▸ **Directive**:
Reproduce every line in the material below that holds "libre".

START Source material

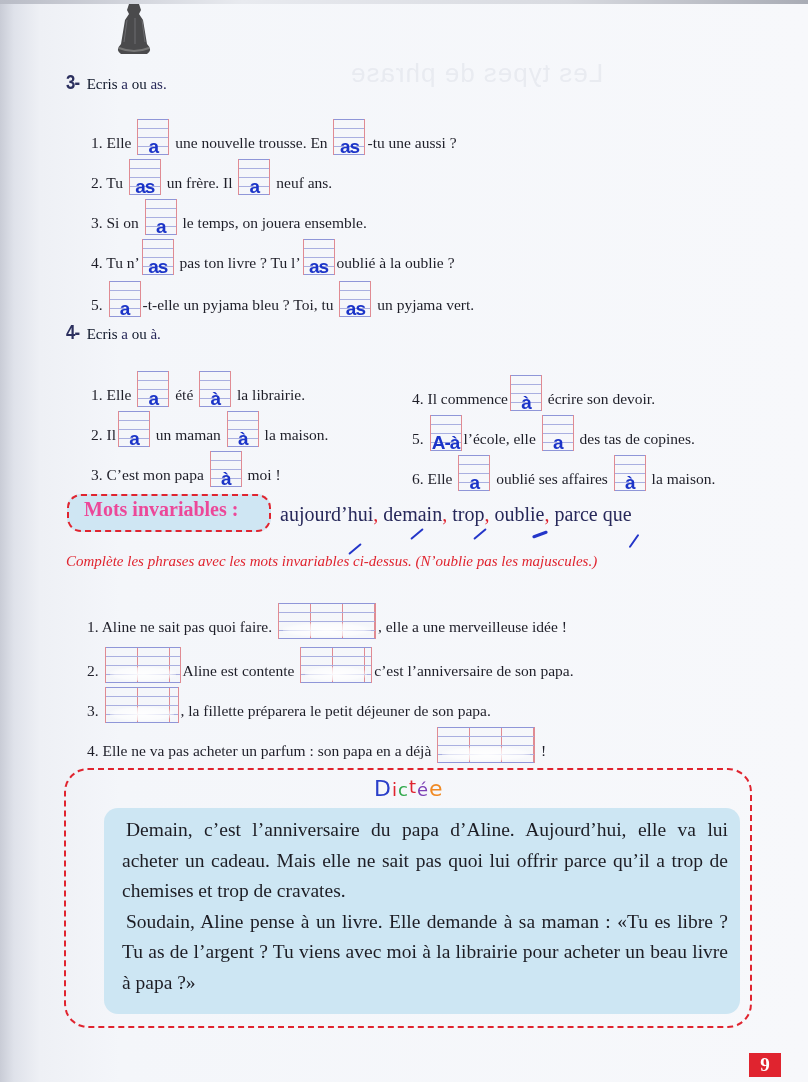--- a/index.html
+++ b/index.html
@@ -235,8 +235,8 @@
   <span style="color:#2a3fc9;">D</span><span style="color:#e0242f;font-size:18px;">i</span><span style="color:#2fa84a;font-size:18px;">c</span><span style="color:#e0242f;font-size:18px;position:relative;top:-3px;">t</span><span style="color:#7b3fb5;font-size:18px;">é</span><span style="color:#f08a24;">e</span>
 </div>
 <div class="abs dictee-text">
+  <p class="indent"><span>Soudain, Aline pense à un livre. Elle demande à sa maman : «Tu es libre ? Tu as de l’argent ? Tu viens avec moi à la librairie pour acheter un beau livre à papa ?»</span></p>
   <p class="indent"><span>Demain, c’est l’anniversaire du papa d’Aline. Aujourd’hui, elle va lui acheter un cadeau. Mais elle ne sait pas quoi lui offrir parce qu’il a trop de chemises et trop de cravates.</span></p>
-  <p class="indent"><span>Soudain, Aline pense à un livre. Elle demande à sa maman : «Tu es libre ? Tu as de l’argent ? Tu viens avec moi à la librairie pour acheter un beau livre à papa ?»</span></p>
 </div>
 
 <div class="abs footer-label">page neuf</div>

END Source material

▸ **Solution to the exercise**:
+  <p class="indent"><span>Soudain, Aline pense à un livre. Elle demande à sa maman : «Tu es libre ? Tu as de l’argent ? Tu viens avec moi à la librairie pour acheter un beau livre à papa ?»</span></p>
-  <p class="indent"><span>Soudain, Aline pense à un livre. Elle demande à sa maman : «Tu es libre ? Tu as de l’argent ? Tu viens avec moi à la librairie pour acheter un beau livre à papa ?»</span></p>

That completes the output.